■ **TRECHO SELECIONADO**:
--------

O amigo, as despedidas, e o vizinho cantando Taylor Swift
Aqui, onde a escrita encontra a vida, e caminha lado a lado com a saudade.
A música alta do vizinho invade a sala. Taylor Swift canta sobre seus amores enquanto o vizinho e mais algumas pessoas (é uma festa? um karaokê? ou só um dia normal na vida de um fã que espera o show do seu artista preferido?) cantam alto acompanhando a música. Na mesma hora me transporto para outro tempo. Estou dentro do carro cantando alto The Weeknd com a minha mãe (Ooo baby, I don`t wanna know). Um nó na garganta. Tem dias que a saudade grita mais que o vizinho ao som de Taylor Swift. Tenho sonhado repetidas vezes que quero abraçar meus pais. Não é um simples querer, é uma necessidade urgente. Não posso abraçá-los, e parece que todos os abraços de dezembro não foram suficientes. Não arrisco contar esse sonho em voz alta. Tenho medo de que o pânico de querer abraçar, e não poder, vire realidade (e já não é?).

--------

■ **EXTRATO DE DADOS**:
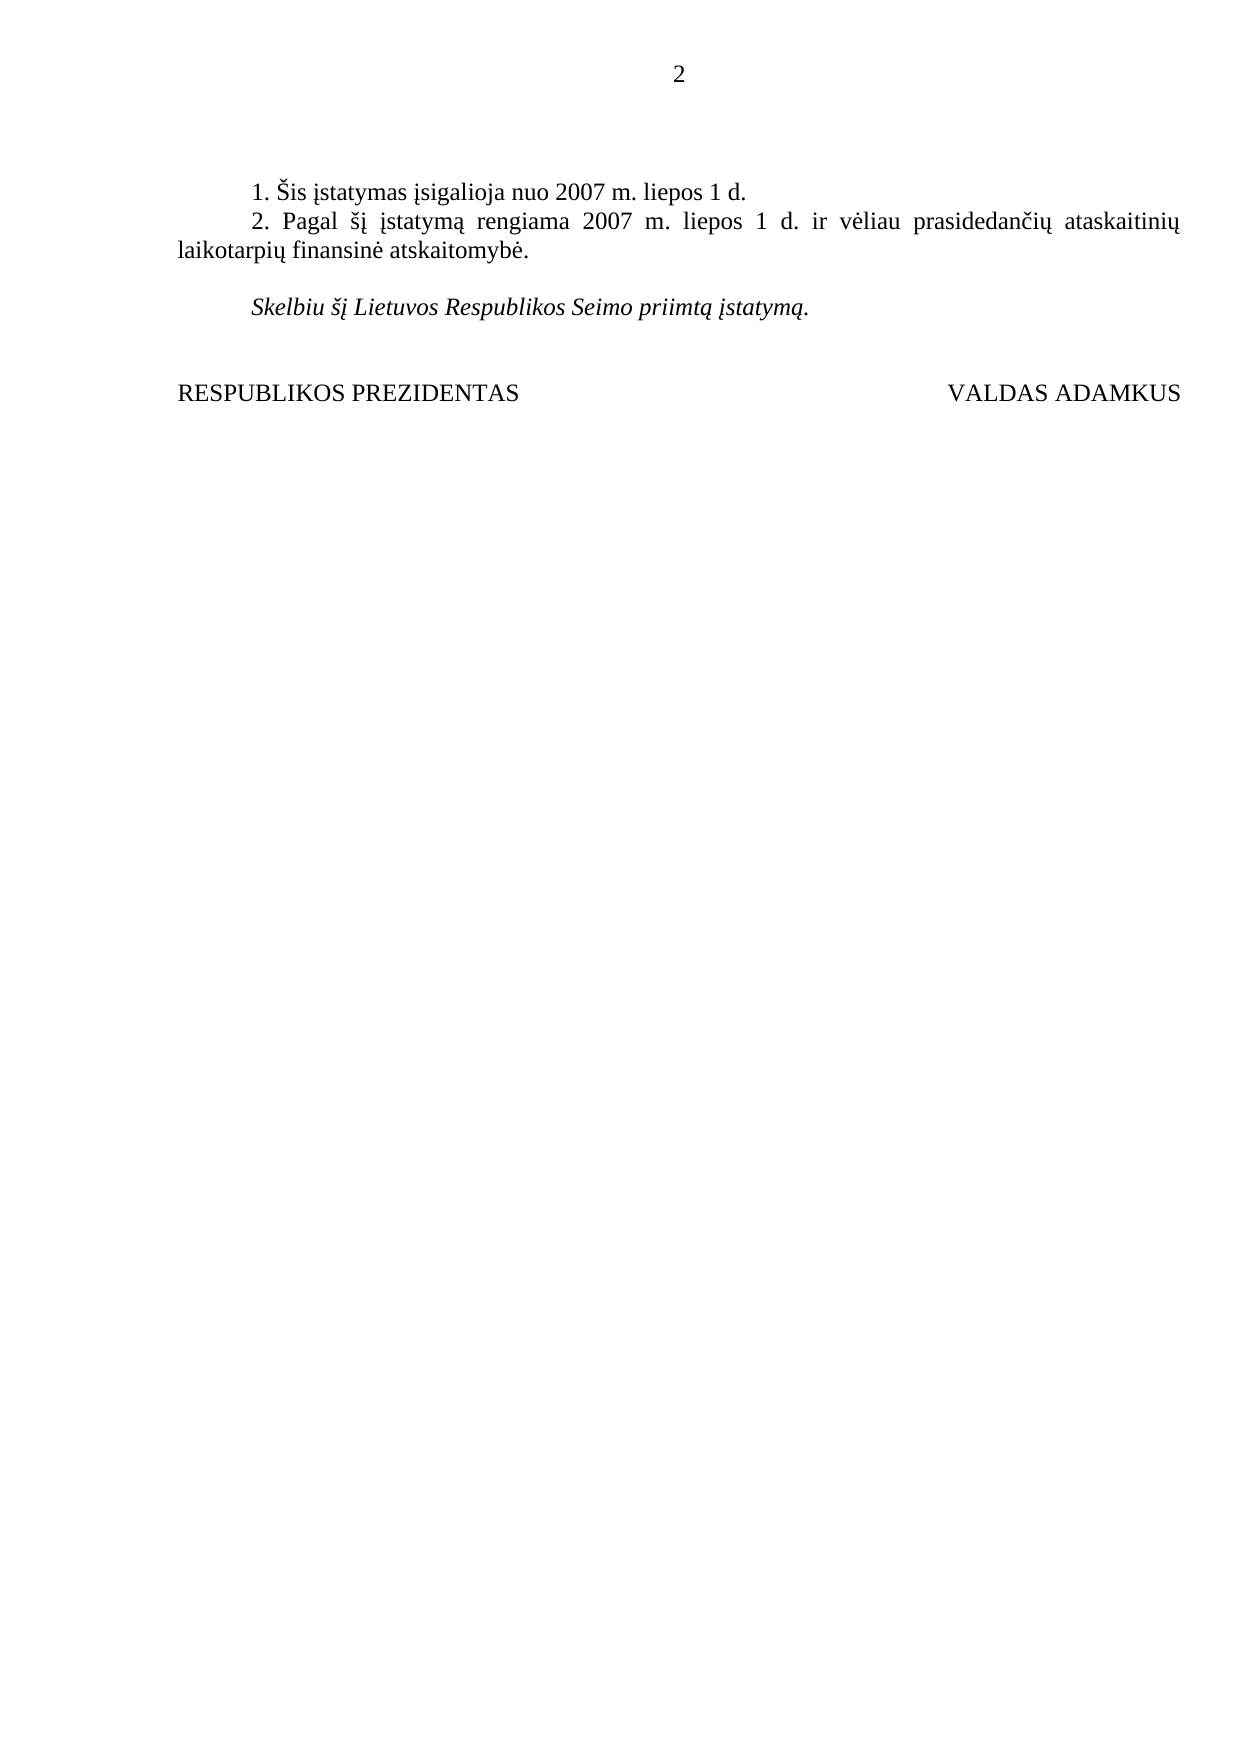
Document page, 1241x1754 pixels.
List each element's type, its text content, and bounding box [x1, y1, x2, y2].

--------

■ **OBJETIVOS**:
1: Enumere as hipóteses que o trecho selecionado apresenta, entre parênteses, para explicar por que o vizinho e outras pessoas cantam alto.
2: No trecho selecionado, com quem a pessoa que narra se vê cantando The Weeknd dentro do carro?

■ **RESULTADOS**:
1:
- uma festa
- um karaokê
- só um dia normal na vida de um fã que espera o show do seu artista preferido

2: Com a mãe.